(DOCUMENT SEGMENT)

Hi Diego,

Thanks for your comments. Pls see inline with [Vincent].

Vincent


发件人: BESS [mailto:[email protected]] 代表 Diego Garcia del Rio
发送时间: 2015年11月18日 14:25
收件人: [email protected]
主题: Re: [bess] draft-hao-bess-inter-nvo3-vpn-optionc


Some comments from my side,



I think the draft makes quite a few assumptions on specific implementation 
details that are way too general to be considered widely available.

Most of the TOR devices today already pay a double-pass penalty when doing 
routing of traffic in/out of vxlan-type tunnels. Only the newest generation can 
route into tunnels without additional passes. And are definitively limited in 
being able to arbitrary select UDP ports on a per tunnel basis. In fact, most 
are even limited at using more than one VNID per "service" of sorts.

[Vincent]: Yes, the new generation BCM chipset has already supported VXLAN 
routing without additional passes. For OVS/TOR, VXLAN encapsulation is more 
popular than MPLSoGRE/UDP, and has better performance.

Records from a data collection
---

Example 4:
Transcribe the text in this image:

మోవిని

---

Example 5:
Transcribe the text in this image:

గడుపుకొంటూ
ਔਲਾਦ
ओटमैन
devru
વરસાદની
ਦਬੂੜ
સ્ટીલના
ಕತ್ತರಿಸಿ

(JOBS)
**A.** Which Chinese header labels appear in the quoted message header of the email about the inter-NVO3 VPN draft?
**B.** Continue the email about the inter-NVO3 VPN draft from the point where it stops.

(THE ANSWERS)
**A.** 发件人, 发送时间, 收件人, 主题

**B.**
The IP-addressed based implementation which would, I assume, imply assigning 
one or more CIDRs to a loopback interface on the ASBR-d is also quite arbitrary 
and does not seem like a technically "clean" solution. (besides burning tons of 
IPs). As a side-note, most PE-grade routers i've worked with were quite limited 
in terms of IP addresses used for tunnel termination and it wasn't that just a 
simple pool can be used.



[Vincent]: I think the larger VTEP IP address range on ASBR-d has no 
limitations. For the hardware on ASBR-d, it has capability to terminate 
multiple VXLAN tunnels with arbitrary destination VTEP IP addresses.



Wim's mentions on cases where the Application itself, hosted in a datacenter, 
would be part of the option-C interconnect, was dismissed without much 
discussion so far, while, if we look in detail at the type of users which will 
even consider a complex topology like model-C its most likely users and 
operators very familiar with MPLS VPNs in the WAN. Those type of operators will 
most likely be very interested in deploying MPLS or WAN-grade applications 
(i.e., virtual-routers or other VNFs) in the DC and thus its highly likely that 
the interconnect would not terminate at the NVE itself but rather the TS (the 
virtual machine).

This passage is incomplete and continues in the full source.